◆ RECORDS FOR THE TASK
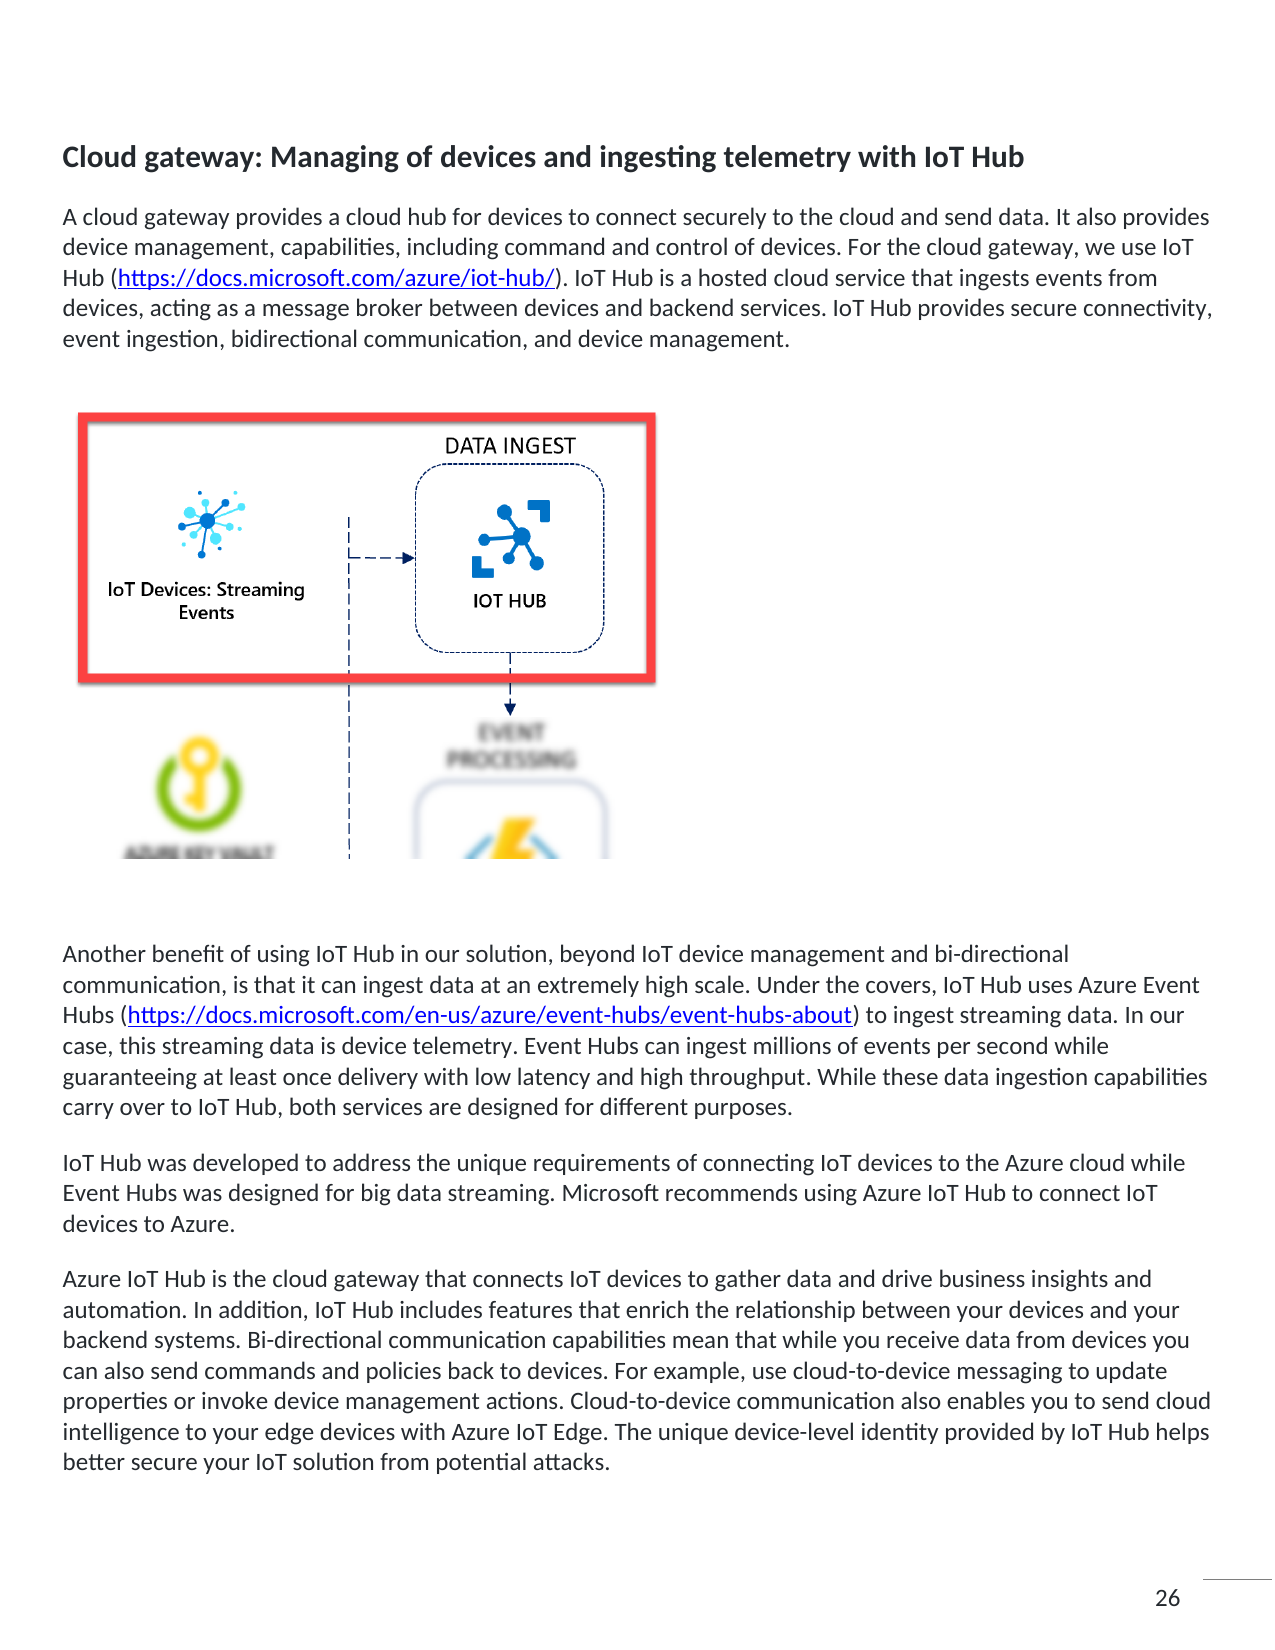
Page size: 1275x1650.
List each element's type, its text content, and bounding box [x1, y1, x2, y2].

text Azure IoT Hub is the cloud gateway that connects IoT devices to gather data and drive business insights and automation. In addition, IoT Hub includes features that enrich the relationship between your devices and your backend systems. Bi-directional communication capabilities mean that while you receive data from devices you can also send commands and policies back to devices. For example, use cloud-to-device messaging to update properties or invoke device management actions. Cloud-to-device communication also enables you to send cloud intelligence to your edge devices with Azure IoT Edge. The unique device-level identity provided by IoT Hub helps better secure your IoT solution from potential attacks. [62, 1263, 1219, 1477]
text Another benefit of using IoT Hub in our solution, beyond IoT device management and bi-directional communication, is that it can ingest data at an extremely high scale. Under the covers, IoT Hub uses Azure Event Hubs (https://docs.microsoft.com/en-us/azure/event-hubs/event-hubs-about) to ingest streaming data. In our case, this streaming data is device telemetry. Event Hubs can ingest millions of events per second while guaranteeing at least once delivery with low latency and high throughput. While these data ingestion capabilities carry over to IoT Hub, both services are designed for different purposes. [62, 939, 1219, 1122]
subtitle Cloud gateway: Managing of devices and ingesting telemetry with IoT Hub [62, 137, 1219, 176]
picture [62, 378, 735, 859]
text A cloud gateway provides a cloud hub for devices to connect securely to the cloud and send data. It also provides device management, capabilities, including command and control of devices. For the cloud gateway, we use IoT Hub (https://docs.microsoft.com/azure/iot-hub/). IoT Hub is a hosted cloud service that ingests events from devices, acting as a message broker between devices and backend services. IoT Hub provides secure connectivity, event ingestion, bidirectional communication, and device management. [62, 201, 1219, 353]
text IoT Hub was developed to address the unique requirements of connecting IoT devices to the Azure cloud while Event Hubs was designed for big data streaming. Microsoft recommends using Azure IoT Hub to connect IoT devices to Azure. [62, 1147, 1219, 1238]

* * *

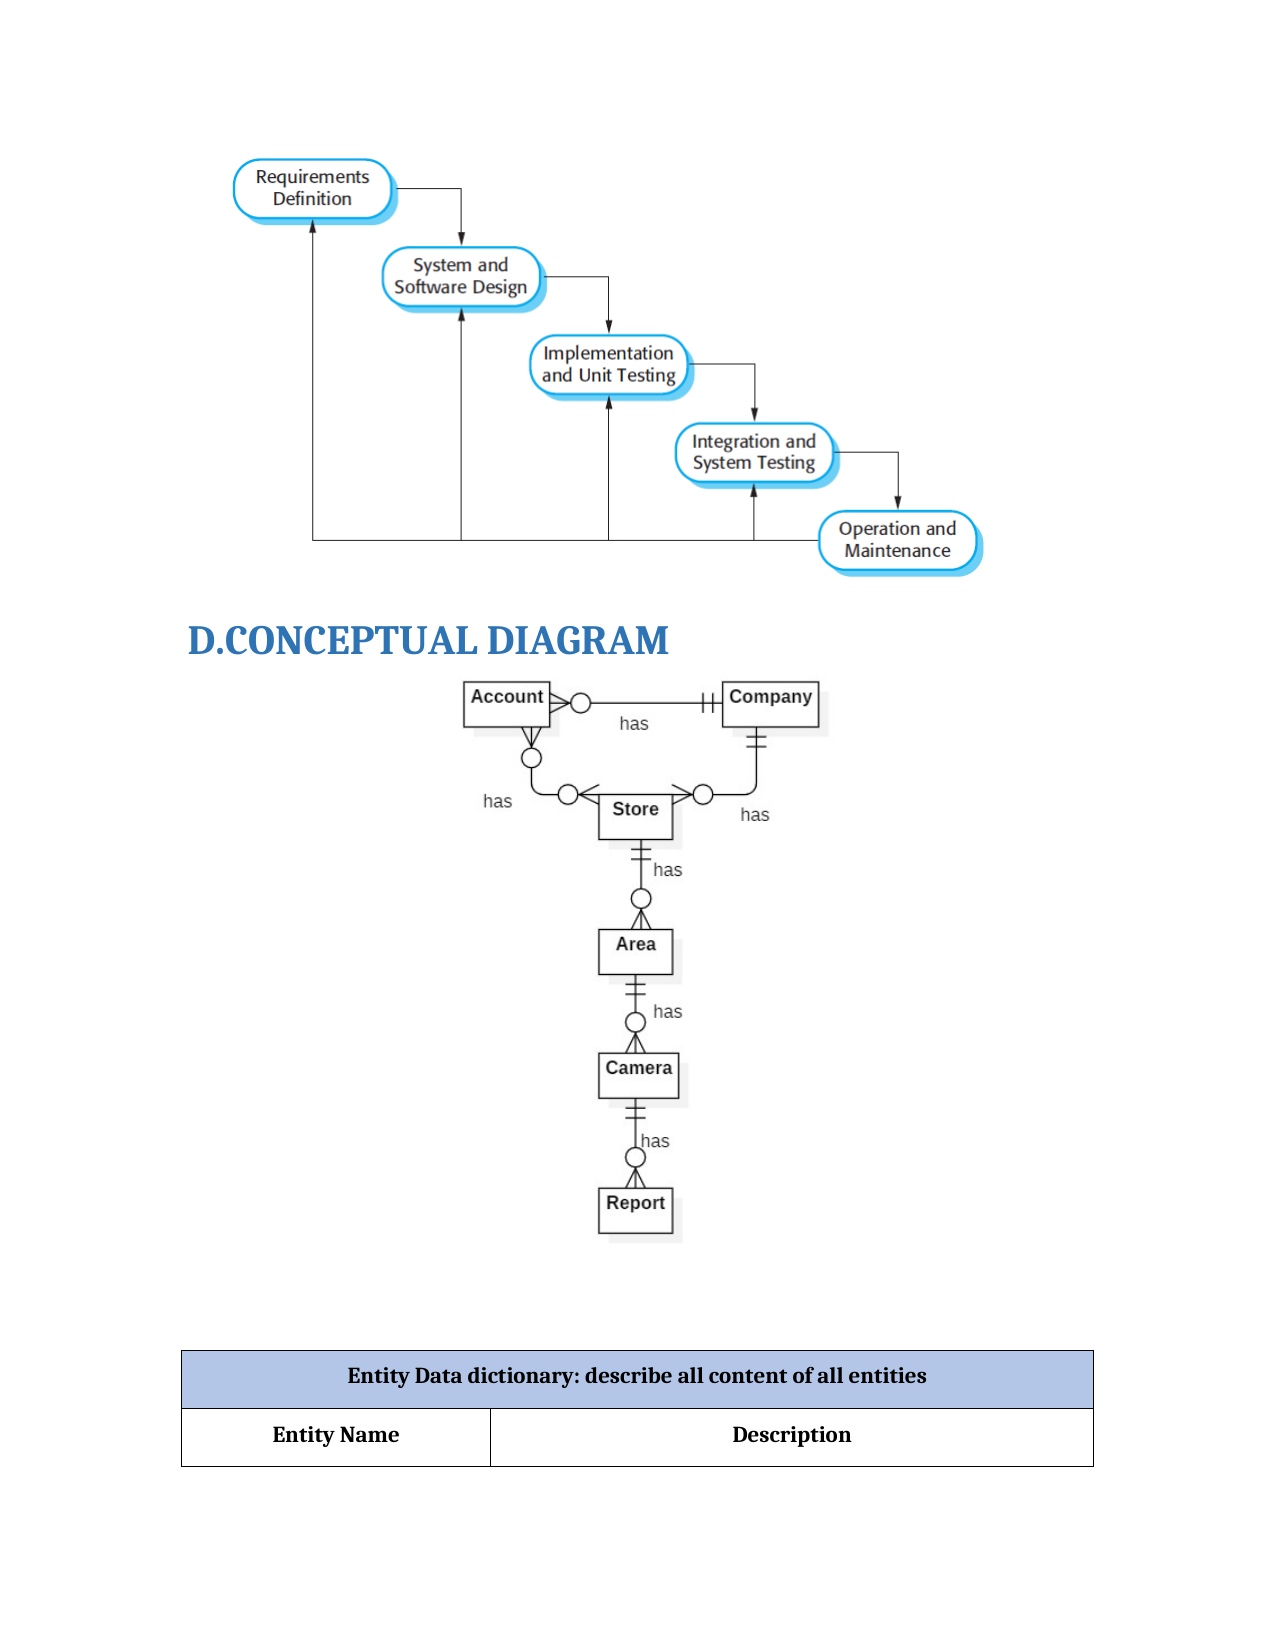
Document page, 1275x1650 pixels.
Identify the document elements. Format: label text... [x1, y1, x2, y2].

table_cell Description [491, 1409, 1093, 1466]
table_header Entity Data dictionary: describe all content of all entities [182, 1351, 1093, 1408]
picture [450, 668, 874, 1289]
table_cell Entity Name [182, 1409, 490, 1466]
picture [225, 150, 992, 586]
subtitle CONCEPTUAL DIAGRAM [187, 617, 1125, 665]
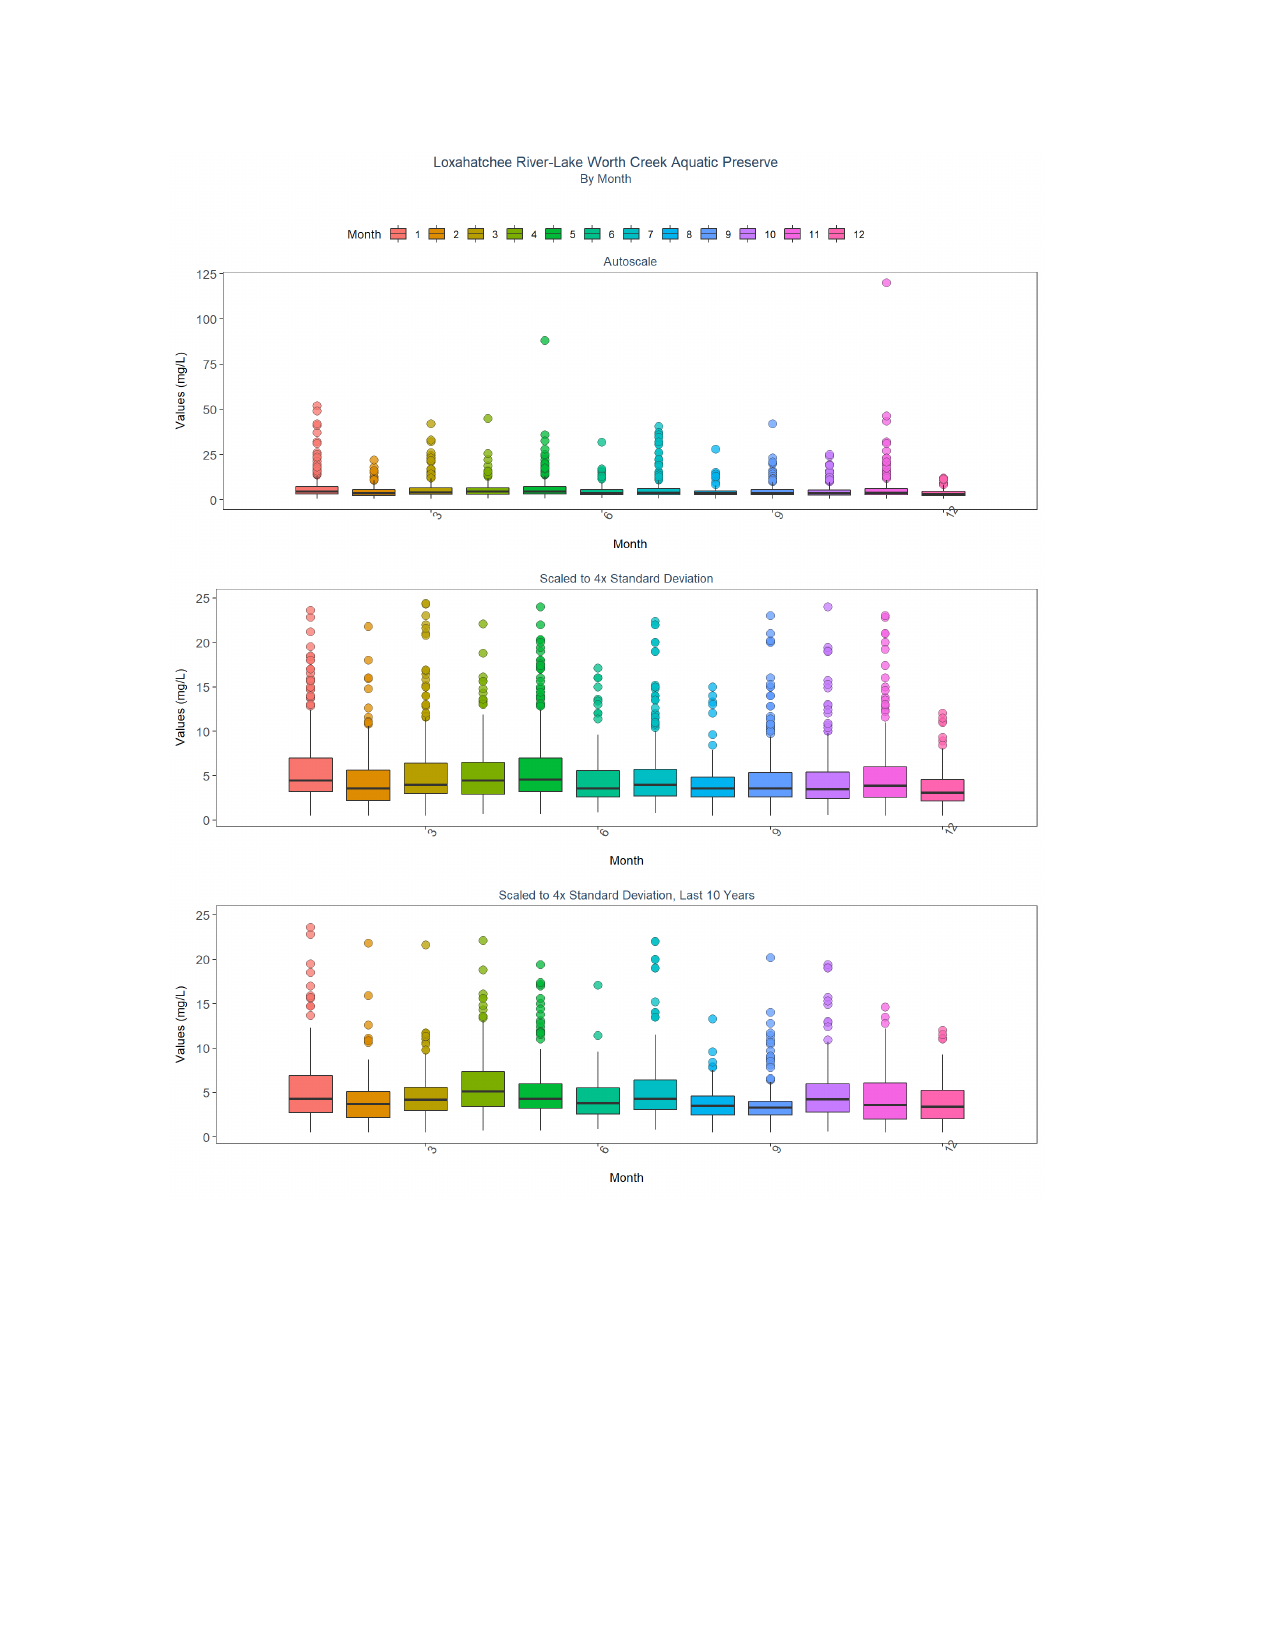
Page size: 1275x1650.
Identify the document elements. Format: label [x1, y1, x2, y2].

◆ REQUEST
Please repeat, exactly as written, the lines in the records above, starting with the one that has "Document page, 1275x1650 pixels." and going on through the one that has "Identify the document elements. Format: label [x1, y1, x2, y2].". Pictures are to be left out.

◆ RESPONSE
Document page, 1275x1650 pixels.
Identify the document elements. Format: label text... [x1, y1, x2, y2].

table_cell Description [491, 1409, 1093, 1466]
table_header Entity Data dictionary: describe all content of all entities [182, 1351, 1093, 1408]
picture [450, 668, 874, 1289]
table_cell Entity Name [182, 1409, 490, 1466]
picture [225, 150, 992, 586]
subtitle CONCEPTUAL DIAGRAM [187, 617, 1125, 665]
Page size: 1275x1650.
Identify the document elements. Format: label [x1, y1, x2, y2].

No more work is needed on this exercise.